Après avoir repris à peu de chose près
les éléments défensifs de Simon Njami concernant la
scénographie de l'exposition, la sélection des artistes de la
diaspora et la production d'oeuvres inédites pour l'exposition,
Marie-Laure Bernadac rappelle le succès qu'a connu cette exposition et
que « malgré ses imperfections », elle a tout de même
permis à un large public de rencontrer ces artistes africains...
Pour terminer, la réponse de Jean-Hubert Martin s'est
avérée plus courte que celles de ses deux coorganisateurs.
Certainement fatigué d'enregistrer les mêmes critiques depuis des
années sur les Magiciens de la terre, sur Partage
d'exotismes et ici sur Africa Remix, il déclare simplement
au sujet des Magiciens « qu' il n'a jamais eu la naïveté
eurocentrique de croire qu'elle pourrait (cette exposition) inspirer
et insuffler une nouvelle dynamique en Occident », que « si ce genre
d'idées a eu cours dans les années 1930, du temps de
Georges-Henri Rivière, elles me semblent bien révolues ».

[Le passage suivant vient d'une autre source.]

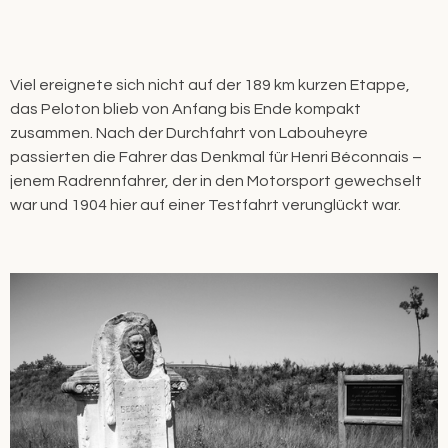
Viel ereignete sich nicht auf der 189 km kurzen Etappe,
das Peloton blieb von Anfang bis Ende kompakt
zusammen. Nach der Durchfahrt von Labouheyre
passierten die Fahrer das Denkmal für Henri Béconnais –
jenem Radrennfahrer, der in den Motorsport gewechselt
war und 1904 hier auf einer Testfahrt verunglückt war.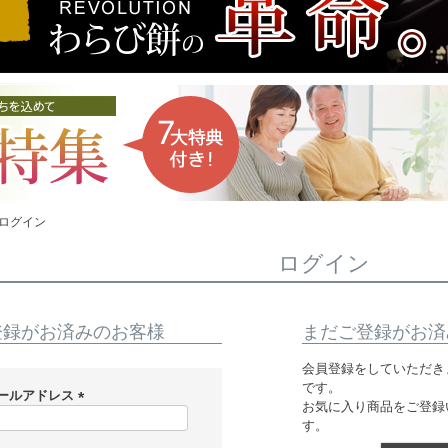
ログイン
ログイン
登録がお済みのお客様
まだご登録がお済
会員登録をしていただき
です。
ールアドレス
お気に入り商品をご登録
(
す。
必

Concernant notre sujet d'étude et plus précisément le
champ lexical employé par l'historienne, il répond que «
Cette manifestation était annoncée comme une exposition d'art
contemporain, un genre suffisamment connu pour qu'il soit superflu de
l'affubler de la palissade d' « anhistorique ». Il termine son
exposé en affirmant : « J'attends toujours qu'on m'explique ce que
serait une exposition contextualisée. Serait-ce de mettre quelques
photos d'environnement et des textes « scientifiques » à
côté des oeuvres ? De même que les expositions ne peuvent
susciter un contexte, elles ne visent pas forcement à donner une vision
homogène d'une réalité. Elles peuvent au contraire vouloir
mettre en valeur l'hétérogénéité de
certaines pratiques artistiques sur le continent africain. C'est pourquoi tous
les organisateurs d'Africa Remix n'ont eu de cesse d'insister dans
leurs textes sur leur défiance vis-à-vis de toute «
idée d'essence de l'art africain ».
Au travers de ces échanges et de ces débats
acharnés, émergent et se cristallisent tous les enjeux que
sous-tend une telle exposition. Ils mêlent à la fois la
personnalité complexe et duale des commissaires d'expositions, les
susceptibilités scientifiques où chacun connaît mieux que
l'autre l'histoire de cet art contemporain africain qui est toujours en train
de s'écrire et de muter, et la culpabilité peut-être d'un
pays qui n'a effectivement
pas intégré les recherches scientifiques
anglo-saxonnes pour pouvoir opérer un réel recul sur l'art
contemporain de ses anciennes colonies. Nous pouvons constater tout de
même que les commissaires ont reconnu, au-delà de ces conflits,
les principales faiblesses de l'exposition : la promiscuité des oeuvres
et la dichotomie entre un fort désir de créer un cadre
théorique et de laisser à la fois le plus de place possible
à un éclectisme temporel et géographique dans
l`exposition. De même que pour Check List Luanda Pop à la
dernière biennale de Venise, Simon Njami n'a-t-il pas trouvé une
parade incroyable à toutes les attaques en déclarant : « Je
ne sais pas ce qu'est l'Afrique, expliquez-moi ce qu'est l'Afrique ! » ?
Il adopte une définition très ouverte de l'art contemporain
Africain, ce qui le dégage d'un certain nombre de responsabilités
face à l'organisation de ces expositions.